High Birthrates and Education

Thomas G. Alexander
Utah, The Right Place

Adequate funding for education has been the single most-difficult problem Utah has faced. At 21.8 per thousand people in 1990, Utah had the third highest birthrate in the nation after the District of Columbia and Alaska, and a rate higher than the national average of 16.7 per thousand. Two urban counties, Utah and Salt Lake, had the first and second highest birthrates of any counties in the nation. In 1992, Utah’s average family size at 3.66 was above the national average of 3.16. There is little wonder that between 1980 and 1990 the number of school-age children in the state actually grew from 24 to 26 percent of the population.

Utahns can gain some comfort since its birthrate has declined, just as the birthrate of the remainder of the nation, but at a slower rate. The fertility rate for Utah women declined by 25 percent during the 1980s. In 1992, Utah’s fertility rate was just 2.6 births per woman compared with a national average of 2.0.

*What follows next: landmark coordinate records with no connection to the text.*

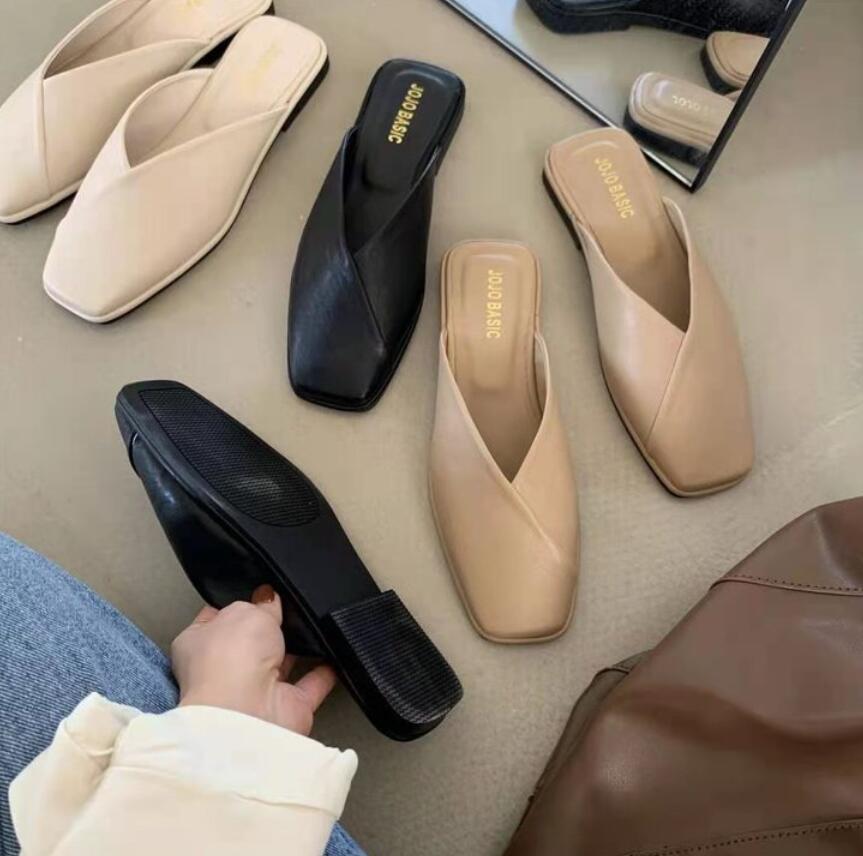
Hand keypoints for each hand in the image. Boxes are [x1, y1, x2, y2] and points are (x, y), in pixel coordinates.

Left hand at [171, 585, 336, 735]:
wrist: (246, 716)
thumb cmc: (227, 663)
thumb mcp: (246, 612)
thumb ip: (261, 603)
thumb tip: (269, 598)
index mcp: (198, 643)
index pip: (218, 617)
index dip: (238, 602)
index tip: (258, 591)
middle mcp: (225, 670)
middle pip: (252, 642)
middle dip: (270, 628)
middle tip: (287, 608)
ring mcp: (256, 692)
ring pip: (282, 663)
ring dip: (297, 648)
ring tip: (312, 625)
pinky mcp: (286, 707)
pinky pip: (311, 684)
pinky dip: (324, 672)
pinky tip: (333, 654)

Still, with large numbers of children flooding its schools, Utah financed its public education through large classes and low teacher salaries. In 1989, with 24.8 students per teacher, Utah had the highest pupil-teacher ratio in the nation. With a per pupil expenditure of $2,579, Utah ranked dead last among the states. By the 1992–93 school year, Utah had reduced its class size but only to 22.78 students per teacher, which was still significantly above the national average. The average salary of $28,825 for teachers in 1991–92 ranked Utah forty-sixth among the fifty states and District of Columbia.

Utah has not suffered as some states might have under the pressure of under funded education because the state attracts excellent teachers who prefer to live in Utah, and the strongly pro-family Mormon culture, which emphasizes a strong sense of community, has served as a surrogate for adequate funding. The relatively homogenous population with more than 70 percent Mormons used its small resources to great advantage by supporting education through volunteerism, strong family values, and positive cultural attitudes. As a result, Utah ranked ninth in the nation in 1989 with a high-school graduation rate of 82.1 percent and forty-third with a dropout rate of only 17.9 percent. Moreover, the scores of Utah high-school graduates ranked above the national average on both the ACT and SAT and fifth in national standardized tests in 1994, while eleventh graders ranked in the fifty-third and fifty-fifth percentiles and eight graders in the fiftieth percentile. The students seemed to do best in math and thinking skills and poorest in English and social science, but even in those areas, the students tend to rank above the national average.